The Scientific Method
In the 13th century scientific treatise Opus Majus, Roger Bacon explains that “there are two modes of acquiring knowledge, namely, by reasoning and experience.” This principle of “reason and experience” is clearly evident in medieval thought and has remained at the core of the scientific method through centuries of revision. After all, the beginning of scientific reasoning is the ability to draw conclusions from tangible, observable and repeatable experiments. The definition of the scientific method is best understood in light of Hegelian thought regarding experience. Briefly, Hegel’s philosophy stipulates that true knowledge is only gained through reason and experience; therefore, all reason regarding phenomena must be verified by experimentation.
“Reason and Experience” in 3 of Chaucer’s works
The House of Fame
This concept is reflected throughout the House of Fame, which begins with the narrator reasoning about the causes of dreams. From the beginning of the narrators dream sequence, the character of an eagle-guide explains that this experience is for the narrator’s instruction and profit: “And this caas that betyd the is/ is for thy lore and for thy prow.” The eagle discourses about the method by which sound travels through the atmosphere, and explains that his reasoning will be proved true by tangible data gained from experimentation: “I preve hyt thus—take hede now—Be experience. . .”

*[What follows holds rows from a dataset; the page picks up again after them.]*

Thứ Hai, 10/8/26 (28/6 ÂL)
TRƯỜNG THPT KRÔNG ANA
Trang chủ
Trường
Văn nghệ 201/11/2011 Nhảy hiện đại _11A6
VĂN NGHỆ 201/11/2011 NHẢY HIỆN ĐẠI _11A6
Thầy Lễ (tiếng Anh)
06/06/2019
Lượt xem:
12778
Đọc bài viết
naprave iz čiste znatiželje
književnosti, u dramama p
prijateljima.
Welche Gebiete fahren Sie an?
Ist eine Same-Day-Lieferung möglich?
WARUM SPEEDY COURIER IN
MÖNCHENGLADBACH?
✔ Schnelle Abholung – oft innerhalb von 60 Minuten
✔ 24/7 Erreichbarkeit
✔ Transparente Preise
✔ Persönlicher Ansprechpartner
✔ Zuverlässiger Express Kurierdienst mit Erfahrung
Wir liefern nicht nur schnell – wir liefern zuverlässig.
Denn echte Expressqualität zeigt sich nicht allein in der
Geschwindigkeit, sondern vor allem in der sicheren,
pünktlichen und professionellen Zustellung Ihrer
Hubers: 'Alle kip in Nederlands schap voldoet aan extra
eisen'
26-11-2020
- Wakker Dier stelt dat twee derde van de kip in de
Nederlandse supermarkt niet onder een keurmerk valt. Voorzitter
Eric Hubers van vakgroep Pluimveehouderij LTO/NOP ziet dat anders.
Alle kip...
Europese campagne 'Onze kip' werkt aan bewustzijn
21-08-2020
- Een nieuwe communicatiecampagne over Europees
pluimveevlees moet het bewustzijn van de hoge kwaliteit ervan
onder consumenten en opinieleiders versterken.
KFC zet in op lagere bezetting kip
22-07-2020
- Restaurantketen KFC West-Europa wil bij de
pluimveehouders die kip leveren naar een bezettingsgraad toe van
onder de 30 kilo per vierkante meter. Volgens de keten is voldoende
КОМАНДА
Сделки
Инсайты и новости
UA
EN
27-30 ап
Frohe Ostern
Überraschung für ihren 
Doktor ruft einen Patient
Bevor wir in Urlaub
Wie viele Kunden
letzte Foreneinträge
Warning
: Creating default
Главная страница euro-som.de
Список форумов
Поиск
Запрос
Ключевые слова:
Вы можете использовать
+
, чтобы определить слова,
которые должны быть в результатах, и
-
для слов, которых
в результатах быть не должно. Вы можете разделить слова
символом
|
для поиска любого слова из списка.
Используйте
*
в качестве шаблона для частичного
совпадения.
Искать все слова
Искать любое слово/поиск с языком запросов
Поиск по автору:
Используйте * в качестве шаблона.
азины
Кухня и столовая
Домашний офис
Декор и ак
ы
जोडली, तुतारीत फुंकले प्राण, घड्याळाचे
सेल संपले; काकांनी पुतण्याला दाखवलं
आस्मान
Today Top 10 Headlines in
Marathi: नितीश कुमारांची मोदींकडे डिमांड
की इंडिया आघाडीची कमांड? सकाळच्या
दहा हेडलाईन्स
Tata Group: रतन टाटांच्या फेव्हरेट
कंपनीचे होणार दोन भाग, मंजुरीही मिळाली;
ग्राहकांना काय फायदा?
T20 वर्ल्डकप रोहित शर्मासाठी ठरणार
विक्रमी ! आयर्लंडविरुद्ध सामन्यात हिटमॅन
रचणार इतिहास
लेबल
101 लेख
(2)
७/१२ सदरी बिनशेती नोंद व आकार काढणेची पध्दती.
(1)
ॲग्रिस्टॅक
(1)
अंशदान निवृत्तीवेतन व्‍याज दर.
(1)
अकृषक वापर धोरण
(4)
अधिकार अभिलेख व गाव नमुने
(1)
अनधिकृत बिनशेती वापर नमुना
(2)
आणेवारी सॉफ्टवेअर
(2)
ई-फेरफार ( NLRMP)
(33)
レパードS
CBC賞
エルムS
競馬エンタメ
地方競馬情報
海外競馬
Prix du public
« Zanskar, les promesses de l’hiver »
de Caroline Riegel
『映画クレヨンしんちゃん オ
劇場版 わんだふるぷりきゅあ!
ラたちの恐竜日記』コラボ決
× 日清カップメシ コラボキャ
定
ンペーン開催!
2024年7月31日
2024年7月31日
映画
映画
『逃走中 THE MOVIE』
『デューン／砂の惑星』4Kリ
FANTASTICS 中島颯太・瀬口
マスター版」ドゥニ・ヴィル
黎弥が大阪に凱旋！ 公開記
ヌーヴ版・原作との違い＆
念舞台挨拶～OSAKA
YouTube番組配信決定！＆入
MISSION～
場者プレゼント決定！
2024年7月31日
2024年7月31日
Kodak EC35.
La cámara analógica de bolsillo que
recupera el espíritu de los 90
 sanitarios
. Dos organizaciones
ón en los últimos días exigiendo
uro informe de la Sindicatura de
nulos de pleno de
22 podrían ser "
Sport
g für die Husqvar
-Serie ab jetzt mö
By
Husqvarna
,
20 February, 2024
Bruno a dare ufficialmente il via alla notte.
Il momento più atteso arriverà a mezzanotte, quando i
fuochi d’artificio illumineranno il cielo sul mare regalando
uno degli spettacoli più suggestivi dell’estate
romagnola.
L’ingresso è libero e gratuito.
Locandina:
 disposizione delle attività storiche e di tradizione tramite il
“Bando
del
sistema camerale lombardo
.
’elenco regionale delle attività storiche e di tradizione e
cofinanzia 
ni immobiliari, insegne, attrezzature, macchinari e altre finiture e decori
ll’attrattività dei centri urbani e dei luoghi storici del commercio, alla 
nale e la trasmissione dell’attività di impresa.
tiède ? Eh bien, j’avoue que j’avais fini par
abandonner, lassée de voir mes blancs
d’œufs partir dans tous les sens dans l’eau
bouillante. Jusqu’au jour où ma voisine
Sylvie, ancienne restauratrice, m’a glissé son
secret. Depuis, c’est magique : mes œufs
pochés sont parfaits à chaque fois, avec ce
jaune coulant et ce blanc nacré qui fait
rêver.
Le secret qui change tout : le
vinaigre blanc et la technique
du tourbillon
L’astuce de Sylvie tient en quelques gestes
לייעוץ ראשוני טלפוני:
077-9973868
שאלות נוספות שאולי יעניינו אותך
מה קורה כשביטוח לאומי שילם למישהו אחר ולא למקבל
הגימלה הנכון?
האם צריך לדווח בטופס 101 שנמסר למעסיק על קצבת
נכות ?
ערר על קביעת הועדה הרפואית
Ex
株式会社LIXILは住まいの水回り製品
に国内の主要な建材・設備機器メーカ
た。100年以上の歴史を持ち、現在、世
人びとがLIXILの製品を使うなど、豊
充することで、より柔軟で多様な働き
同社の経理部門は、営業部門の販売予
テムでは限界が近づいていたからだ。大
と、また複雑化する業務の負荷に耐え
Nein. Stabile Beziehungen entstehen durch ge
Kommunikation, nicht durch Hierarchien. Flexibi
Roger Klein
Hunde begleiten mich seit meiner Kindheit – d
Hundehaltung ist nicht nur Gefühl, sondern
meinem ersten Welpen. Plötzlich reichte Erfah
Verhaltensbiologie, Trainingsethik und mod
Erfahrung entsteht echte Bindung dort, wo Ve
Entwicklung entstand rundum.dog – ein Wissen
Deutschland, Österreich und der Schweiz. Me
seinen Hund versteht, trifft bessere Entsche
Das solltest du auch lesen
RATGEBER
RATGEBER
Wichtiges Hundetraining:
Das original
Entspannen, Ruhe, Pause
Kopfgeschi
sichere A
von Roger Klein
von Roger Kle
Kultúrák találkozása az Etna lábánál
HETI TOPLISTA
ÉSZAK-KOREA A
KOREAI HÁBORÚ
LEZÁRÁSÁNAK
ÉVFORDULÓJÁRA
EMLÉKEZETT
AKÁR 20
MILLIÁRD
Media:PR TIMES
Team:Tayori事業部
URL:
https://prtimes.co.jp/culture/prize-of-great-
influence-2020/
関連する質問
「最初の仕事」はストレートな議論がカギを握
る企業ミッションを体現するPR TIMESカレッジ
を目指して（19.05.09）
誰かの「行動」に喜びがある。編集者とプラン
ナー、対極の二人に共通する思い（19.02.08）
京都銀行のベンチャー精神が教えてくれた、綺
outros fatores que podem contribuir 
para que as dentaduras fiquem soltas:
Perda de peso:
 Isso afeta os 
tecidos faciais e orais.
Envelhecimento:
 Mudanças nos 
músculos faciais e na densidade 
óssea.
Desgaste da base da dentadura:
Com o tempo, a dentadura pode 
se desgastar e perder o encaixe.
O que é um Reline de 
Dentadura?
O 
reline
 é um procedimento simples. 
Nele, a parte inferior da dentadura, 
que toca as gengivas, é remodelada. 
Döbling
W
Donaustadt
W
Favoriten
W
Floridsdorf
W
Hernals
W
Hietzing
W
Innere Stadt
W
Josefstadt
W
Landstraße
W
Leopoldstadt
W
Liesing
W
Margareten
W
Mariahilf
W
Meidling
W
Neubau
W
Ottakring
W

The experiment involves throwing rocks in a pond and considering the rings produced by the water. Furthermore, the eagle then uses the experimental data from the circles in the water to deduce that the same phenomenon must also occur in the air. The narrator and the eagle then engage in a discourse regarding the legitimacy of the eagle’s conclusions. The narrator believes the eagle has come to a good conclusion solely based on the verbal proofs, but the eagle assures him that it will also be proved by experience: “Thou shalt have yet, or hit be eve/ Of every word of thys sentence/ A preve by experience.”
Parliament of Fowls and Troilus and Criseyde
In two other works Chaucer alludes to the importance of knowledge gained by experience. This is accomplished by his narrators in the Parliament of Fowls and Troilus and Criseyde. Both narrators are great readers and have an interest in knowledge, but lack experience with love. Again, reason is not enough to produce true knowledge; it must be combined with experience. In the Parliament of Fowls the narrator states: “of usage-what for lust and what for lore-of bokes rede I ofte, as I yow tolde.” Unfortunately, his reasoning from books is not supplemented with experience. For he also admits: “for al be that I knowe nat love in dede.” Likewise, the narrator in Troilus and Criseyde admits that he needs help in writing his narrative because he is inexperienced in love.
Alchemy
A discussion of scientific trends in Chaucers works would not be complete without touching upon the study of alchemy. The most complete description of alchemy by Chaucer is found in the Canon’s Yeoman’s Tale in the Canterbury Tales. The narrator states: “of waters corosif, and of lymaille/and of bodies mollificacioun/and also or hire induracioun/oilles, ablucions, and metal fusible.” Here, the yeoman records some of the original experimentation that forms the basis of modern chemistry. Two of the most influential scientists of the Middle Ages, Robert Grosseteste and Roger Bacon, experimented with alchemy and firmly wrote about its merits. Surprisingly, Chaucer’s alchemist dissents from the accepted medieval worldview. He describes alchemy as a foolish science and laments the poverty it has caused him: “a mannes myrthe it wol turne unto grame, and empten also grete and hevye purses.”